Parameters measured in the 20 cystinosis patients

Serum creatinine, μmol/l
 Median 59.5
 Interquartile range 39.6–93.0
 Geometric mean, log transformed 61.0
BUN, mmol/l 10.3 ± 5.7
eGFR (Schwartz formula), ml/min/1.73 m2 84.0 ± 41.5
Serum TBARS, nmol/ml 4.03 ± 1.02

To determine the effect of renal function impairment on serum TBARS, we correlated this parameter with serum creatinine, BUN, creatinine clearance estimated by stature and CKD stage. No significant correlations between plasma TBARS and all these parameters were detected (fig. 1).

Fig. 1.

Fig. 1

Correlation between plasma TBARS and serum creatinine (a, c), BUN (b) and creatinine clearance estimated by stature [eGFR (Schwartz formula); d] in nephropathic cystinosis patients. a r = −0.04, p = 0.86. b r = 0.02, p = 0.93. c r = −0.10, p = 0.65. d r = 0.17, p = 0.46.

Discussion

Nephropathic cystinosis is a severe disease. Although cysteamine treatment improves its prognosis, renal failure is not completely abolished. Gahl et al. [6] emphasized that cysteamine is not 100% effective, even taking all appropriate steps, since some patients present extrarenal complications and renal failure at the age of 20 years. Likewise, Greco et al. [10] have also demonstrated that end-stage renal failure cannot be prevented in most patients but is only postponed to the 2nd or 3rd decade of life; late-onset complications ultimately develop in a substantial proportion of patients. Ergo, nephropathic cystinosis remains a challenge for the treating physician.

Recently, several studies have demonstrated altered ATP metabolism, and increased apoptosis and cell oxidation in cystinosis [3]. In addition, increased autophagy is involved leading to increased ROS production [4]. Most of the studies have been conducted in cell models, but a study assessing oxidative stress in the serum of the patients has not been published to date. Therefore, our aim was to evaluate serum TBARS levels in pediatric cystinosis patients. Using this simple methodology, we observed that plasma TBARS, a biomarker of oxidative stress, was increased in patients with nephropathic cystinosis. The balance between oxidants and antioxidants is considerably distorted in patients with chronic renal insufficiency. Evidence suggests that ROS are not merely the consequence of treatment or progressing disease but also one of the causal agents of chronic renal impairment, and that oxidative stress can occur even in the absence of hemodialysis. Patients with uremia have diminished response to oxidative stress probably due to a decrease in the antioxidant capacity; the mechanisms underlying this decrease, however, remain to be elucidated [11]. However, in this study, we could not correlate TBARS levels with creatinine clearance, CKD stage, serum creatinine or BUN. Therefore, in cystinosis patients oxidative stress could be a result of the intrinsic mechanism of the disease [3]. Oxidative stress results in the formation of highly reactive and unstable lipid hydroperoxides, and decomposition of unstable peroxides derived from polyunsaturated fatty acids results in the formation of malondialdehyde, which is measured by the TBARS assay.
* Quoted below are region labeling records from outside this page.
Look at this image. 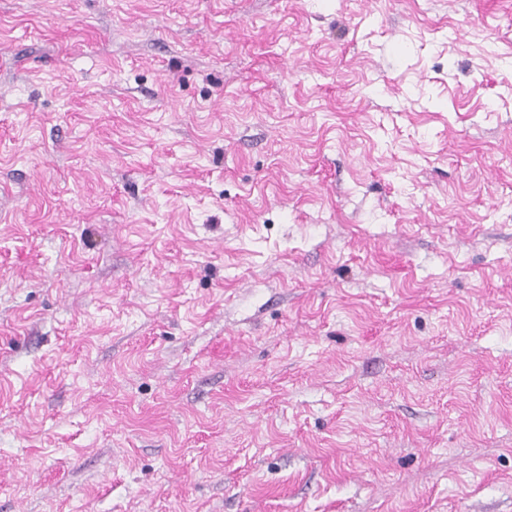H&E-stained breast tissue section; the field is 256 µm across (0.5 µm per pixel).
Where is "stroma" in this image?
I'll list each match as a JSON object with an SVG mask.
<instances>
[{
	"mask_svg": "<svg viewBox=\"0 0 512 512\" xmlns=\"http://www.w3.org/2000/svg\"><path fill=\"white\" fill-rule=\"evenodd\" d=\"M0 512H512V0H0Z\"/></svg>",
	"mask_w": 512,
	"mask_h": 512,
	"instance_id": "obj_1",
	"label": "stroma"
}]
</instances>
However, a drawback of this assay is that there may be other sources of malondialdehyde. Thus, this test is not specific for lipid peroxidation.

The limitations of our study are the small number of patients and the fact that TBARS is not the best oxidative stress marker. Although this is only a pilot study, it is of paramount importance since it is the first report proving that oxidative stress is increased in the serum of patients with cystinosis independent of the state of renal function. Therefore, we intend to assess more specific markers in future studies.

This knowledge may have implications on the treatment of cystinosis patients, since oxidative stress is involved in the progression of renal disease, especially in these patients [11].